Sparrows are smarter. There’s this couple that’s trying very hard to build a nest on all the switchboardy electricity things above our dining table. My first reaction was awwwww till M disillusioned me with the idea of bird poop all over the food. There are also some wasps that keep trying to get into the plug points for some strange reason. The beehive in the tree near our balcony is now empty. Sadness. When I first came to this house with my valathu kaal, the hive was full of bee children. Now they’ve all gone. If I’d been Sashi Deshpande, I’d have written a splendid and sordid novel using this one image repeatedly throughout the novel and won the Sahitya Akademi. The bee children would crowd all over the hive and buzz away like bees. When I had to go to the balcony to hang clothes for drying , they always gave me the faint thrill of knowing that I could be attacked, thereby making clothes-hanging a dangerous and delicious experience. I also once saw a long, brown, gleaming beauty of a snake on the ground and screamed safely from the balcony. I’ve never seen that snake again, but I hope to.
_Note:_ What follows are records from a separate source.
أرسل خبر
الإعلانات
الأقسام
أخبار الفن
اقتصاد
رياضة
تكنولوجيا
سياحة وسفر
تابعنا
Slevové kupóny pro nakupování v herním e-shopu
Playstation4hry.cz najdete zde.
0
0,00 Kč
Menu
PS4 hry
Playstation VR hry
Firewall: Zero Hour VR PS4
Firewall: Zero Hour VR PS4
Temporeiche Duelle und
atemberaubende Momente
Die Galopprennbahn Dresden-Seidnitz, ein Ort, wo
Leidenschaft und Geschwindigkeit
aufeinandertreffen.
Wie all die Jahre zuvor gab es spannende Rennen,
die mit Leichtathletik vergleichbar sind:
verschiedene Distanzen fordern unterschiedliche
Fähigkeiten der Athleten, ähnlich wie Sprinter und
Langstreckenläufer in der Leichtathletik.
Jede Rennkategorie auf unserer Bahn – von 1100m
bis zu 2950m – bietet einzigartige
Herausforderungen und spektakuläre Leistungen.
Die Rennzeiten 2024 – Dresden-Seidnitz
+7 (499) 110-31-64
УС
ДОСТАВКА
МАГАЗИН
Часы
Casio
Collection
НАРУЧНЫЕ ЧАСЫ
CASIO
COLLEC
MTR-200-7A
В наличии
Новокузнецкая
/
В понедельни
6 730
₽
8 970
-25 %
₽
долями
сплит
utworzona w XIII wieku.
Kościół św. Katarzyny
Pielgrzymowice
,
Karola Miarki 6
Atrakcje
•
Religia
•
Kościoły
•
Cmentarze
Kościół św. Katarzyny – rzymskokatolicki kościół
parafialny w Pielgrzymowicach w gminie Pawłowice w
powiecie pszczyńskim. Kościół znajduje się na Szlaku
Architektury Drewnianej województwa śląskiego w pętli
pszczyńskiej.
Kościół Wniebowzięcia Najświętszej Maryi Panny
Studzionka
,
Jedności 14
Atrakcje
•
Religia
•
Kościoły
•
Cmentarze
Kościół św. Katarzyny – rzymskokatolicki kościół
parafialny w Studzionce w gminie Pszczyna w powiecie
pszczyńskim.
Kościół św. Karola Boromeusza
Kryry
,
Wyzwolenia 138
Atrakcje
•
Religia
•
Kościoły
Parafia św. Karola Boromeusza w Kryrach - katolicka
My everyday friend is the fat moron pigeon though.
I got my Power Cut! author copy (woot, I’m an author, I’m an author, woot) yesterday. It was a very suitable book for the occasion and I showed the thumbs-up to the fat pigeon. It hasn’t come to the shops yet, just the author (yay yay) has received it, so do not immediately book a call taxi and run off to Landmark, children.
Since the power had gone off, I couldn’t work. My laptop’s battery lasts for only twenty minutes. So what I did, I read The Godfather. Then, like a good lady of the house, I boiled all the milk. When M came home for lunch, he told me how to make carrot halwa (M’s true calling in life is cooking). So since there was nothing else to do and all the milk was going to die a rotten death anyway, I decided to try it out.
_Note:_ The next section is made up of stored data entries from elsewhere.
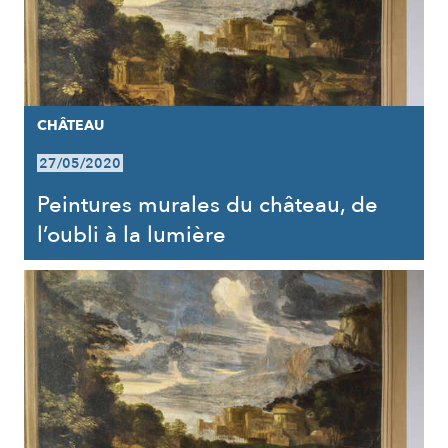
CHÂTEAU
27/05/2020
Peintures murales du château, de
l’oubli à la lumière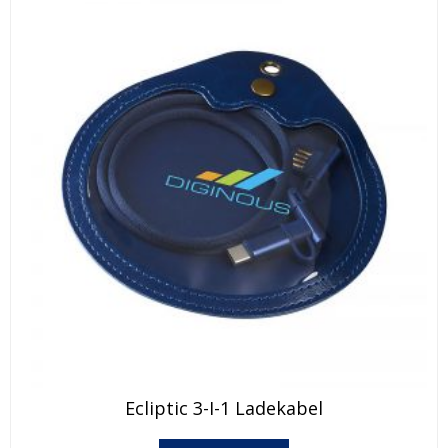
Dette
Ecliptic 3-I-1 Ladekabel
produktet
har
Dette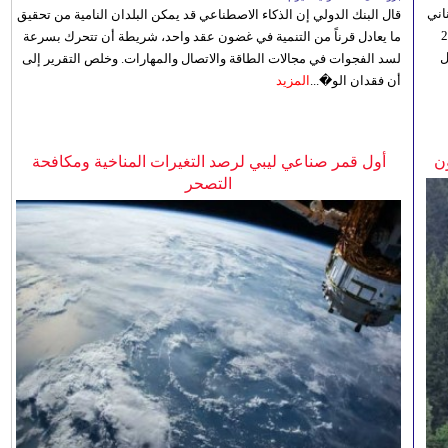
اني
قال البنك الدولي إن الذكاء الاصطناعي قد يمكن البلدان النامية من تحقيق
ي 5 أغسطس/آب الجاري، إلى 23
ما يعادل قرناً من التنمية في غضون عقد واحد، شريطة أن تتحرك بسرعة
ل
لسد الفجوات في مجالات الطاقة والاتصال والمهارات. وخلص التقرير إلى
أن فقدان الو�...
المزيد
ن
أول قمر صناعي ليبي لرصد التغيرات المناخية ومكافحة
التصحر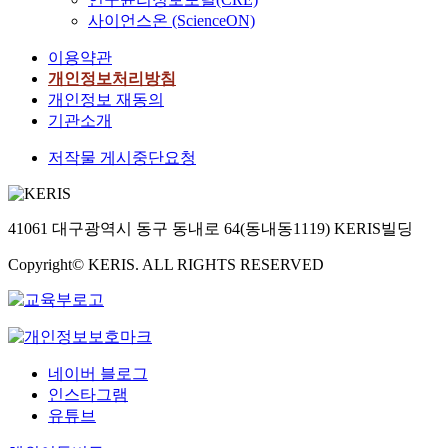
사이언스온 (ScienceON)
이용약관
개인정보처리방침
개인정보 재동의
기관소개
저작물 게시중단요청
41061 대구광역시 동구 동내로 64(동내동1119) KERIS빌딩
Copyright© KERIS. ALL RIGHTS RESERVED
네이버 블로그
인스타그램
유튜브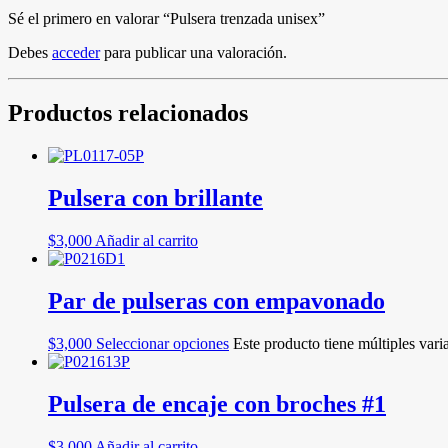
Sé el primero en valorar “Pulsera trenzada unisex”
Debes
acceder
para publicar una valoración.
Productos relacionados
Pulsera con brillante
$
3,000
Añadir al carrito
Par de pulseras con empavonado
$
3,000
Seleccionar opciones
Este producto tiene múltiples vari
Pulsera de encaje con broches #1
$
3,000
Añadir al carrito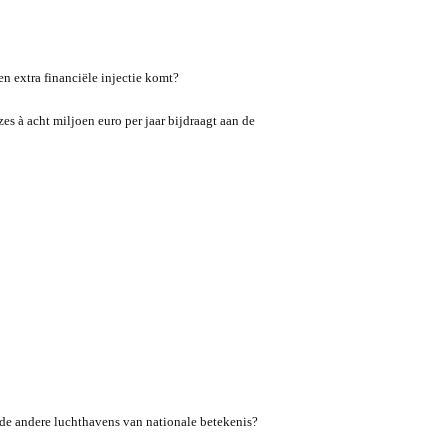
en extra financiële injectie komt?
es à acht miljoen euro per jaar bijdraagt aan de
r de andere luchthavens van nationale betekenis?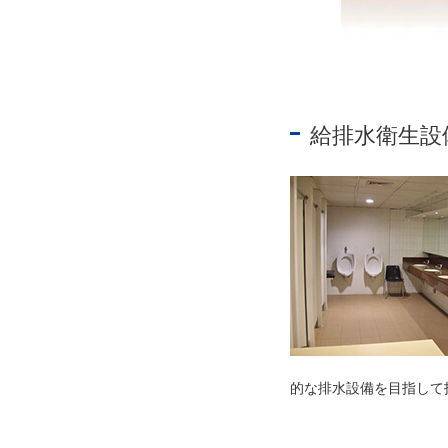
給排水衛生設
的な排水設備を目指して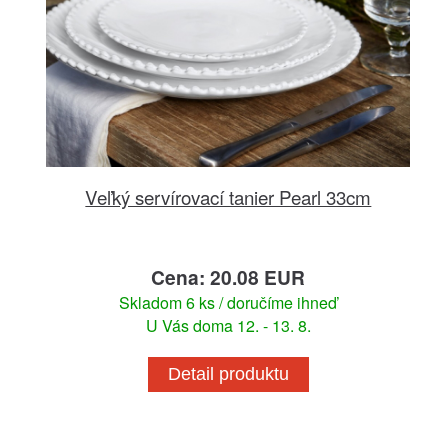
Veľký servírovací tanier Pearl 33cm
Cena: 20.08 EUR
Skladom 6 ks / doručíme ihneď
U Vás doma 12. - 13. 8.
Detail produktu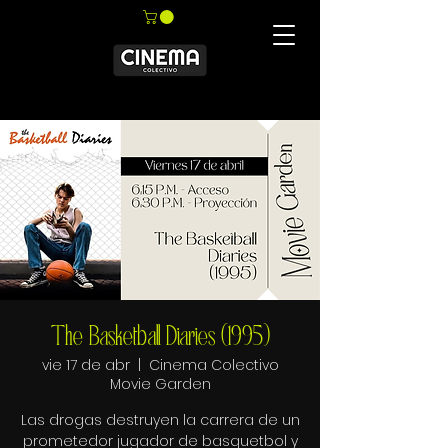
The Basketball Diaries (1995)
vie 17 de abr
  |  
Cinema Colectivo
Movie Garden
Las drogas destruyen la carrera de un
prometedor jugador de basquetbol y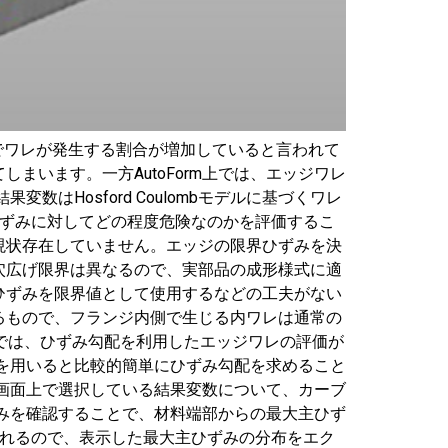
でワレが発生する割合が増加していると言われて
います。一方AutoForm上では、エッジワレ
Hosford Coulombモデルに基づくワレ
ひずみに対してどの程度危険なのかを評価するこ
現状存在していません。エッジの限界ひずみを決
穴広げ限界は異なるので、実部品の成形様式に適
ひずみを限界値として使用するなどの工夫がない
るもので、フランジ内側で生じる内ワレは通常の
間では、ひずみ勾配を利用したエッジワレの評価が
能を用いると比較的簡単にひずみ勾配を求めること
画面上で選択している結果変数について、カーブ
みを確認することで、材料端部からの最大主ひず
現れるので、表示した最大主ひずみの分布をエク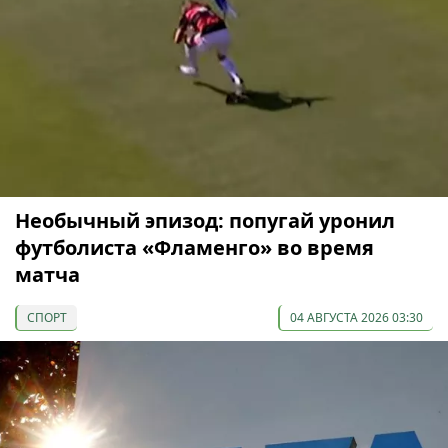
Необычный эпизод: попугай уронил
футболиста «Фламенго» во время
матча
СПОРТ
04 АВГУСТА 2026 03:30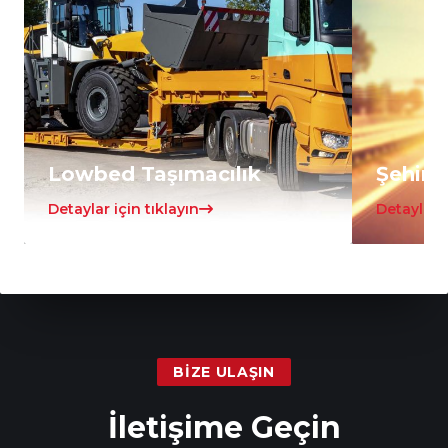
Lowbed Taşımacılık
Şehirle
Detaylar için tıklayın
Detaylar i
BIZE ULAŞIN
İletişime Geçin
I bet that at this point, you think you’re going to read about how my carrot halwa got stuck to the pan or how I put off salt instead of sugar or how it was terrible and blah blah.
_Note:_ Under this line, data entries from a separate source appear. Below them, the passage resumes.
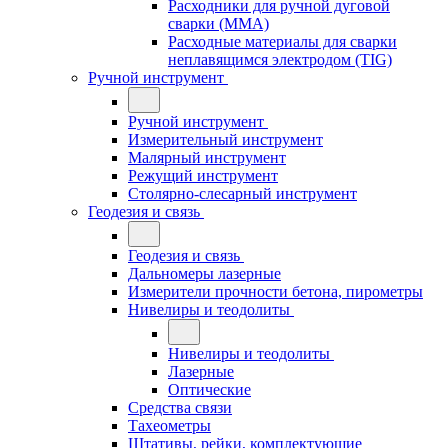
Расходники для ручной дуговой
сварки (MMA)
Расходные материалы для сварки
неплавящимся электродом (TIG)
Ручной инструмент
Ручной инструмент
Измерительный инструмент
Малярный инструмент
Режущий инструмент
Столярно-слесарный инструмент
Геодезия и связь
Геодезия и связь
Дальномеры лазерные
Измерители прочности бетона, пирометры
Нивелиры и теодолиты
Нивелиры и теодолиты
Лазерные
Оптические
Средства связи
Тахеометры
Штативы, рейки, комплектующие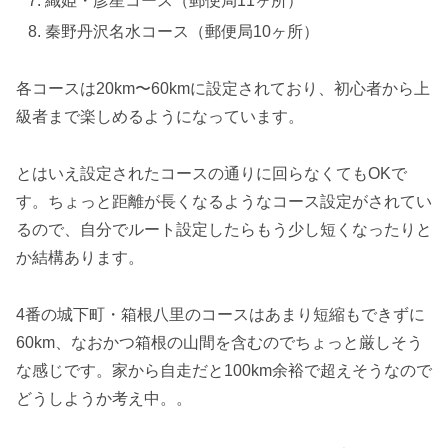
織姫・彦星コース（郵便局11ヶ所）
秦野丹沢名水コース（郵便局10ヶ所）
各コースは20km〜60kmに設定されており、初心者から上
級者まで楽しめるようになっています。
とはいえ設定されたコースの通りに回らなくてもOKで
す。ちょっと距離が長くなるようなコース設定がされてい
るので、自分でルート設定したらもう少し短くなったりと
か結構あります。
4番の城下町・箱根八里のコースはあまり短縮もできずに
60km、なおかつ箱根の山間を含むのでちょっと厳しそう
な感じです。家から自走だと100km余裕で超えそうなので
どうしようか考え中。。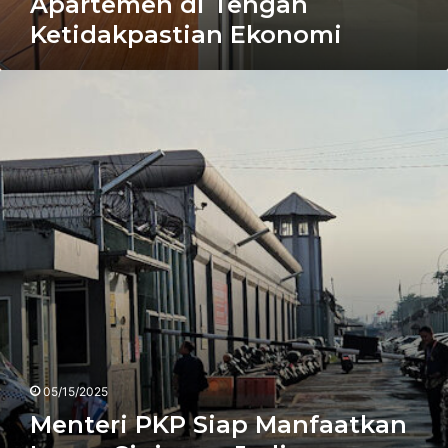
Apartemen di Tengah
Ketidakpastian Ekonomi
Menteri
PKP
Siap
Manfaatkan
Lapas
Cipinang
Jadi
Perumahan
Rakyat
05/15/2025
Menteri PKP Siap Manfaatkan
You are so wrong, children. My carrot halwa turned out to be awesome. It really was. It was the most orangey, yummy carrot halwa ever in the history of the universe. M and I finished it with the melting Mother Dairy vanilla ice-cream in the fridge.
Since I dabaaichufied work yesterday, I have to sincerely dash off a thousand emails now. People must be dying without my Best Regards.